[Start TEXT PROVIDED]

Here's my 2 cents, FWIW.

I think that having your H show you his cell phone bill every month is not only snooping, it's almost worse than snooping. Most everyone on the board, including Michelle in her books, will tell you that snooping is generally a bad idea. So not only are you snooping, but you are humiliating your H every time you snoop. At least if you were snooping behind his back, he would only have to be humiliated if you found something wrong. But this way, he gets to feel like a looser every month when he has to show his mommy his report card.

Leading in to my second thought that it makes you look too much like his mother, his madonna. The woman on the pedistal to whom he must face and answer for his actions. It puts you in a dominant role, the mothering role, the wrong role if you want sex with him.

And why see the cell bill anyway? I'll answer that for you, because you are afraid. You've been burned once or twice and you are not going to get burned again. Well here's some news, there are still pay phones around that he can use. There's email and snail mail, and a car, etc. If he's inclined to cheat, he's gonna cheat, and if he does it again, you'll catch him again without snooping.

[End TEXT PROVIDED]
[Start COLLECTED DATA]

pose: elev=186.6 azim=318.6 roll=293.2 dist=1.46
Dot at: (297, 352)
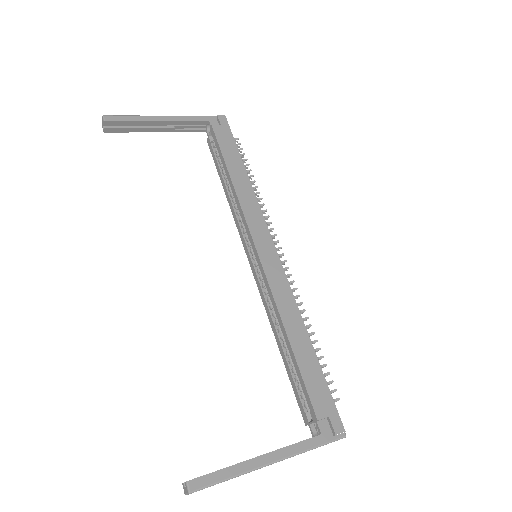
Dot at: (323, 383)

[End COLLECTED DATA]

WHAT THIS EXERCISE ASKS -
- 1) Answer the following from the cell phone bill text:
(a) Besides most everyone on the board, who is said to advise that snooping is generally a bad idea?
(b) What kind of role does the text say that reviewing the bill puts the reader in?
(c) What means of contact other than the cell phone does the text list?
- 2) Write out the passage of the cell phone bill text between "Here's my 2" and "sex with him.", inclusive.

RESPONSES FOR EACH TASK -
- 1)
(a) Michelle, in her books.
(b) A dominant role, the mothering role.
(c) Pay phones, email, snail mail, and a car.

- 2)
Here's my 2 cents, FWIW.

I think that having your H show you his cell phone bill every month is not only snooping, it's almost worse than snooping. Most everyone on the board, including Michelle in her books, will tell you that snooping is generally a bad idea. So not only are you snooping, but you are humiliating your H every time you snoop. At least if you were snooping behind his back, he would only have to be humiliated if you found something wrong. But this way, he gets to feel like a looser every month when he has to show his mommy his report card.

Leading in to my second thought that it makes you look too much like his mother, his madonna. The woman on the pedistal to whom he must face and answer for his actions. It puts you in a dominant role, the mothering role, the wrong role if you want sex with him.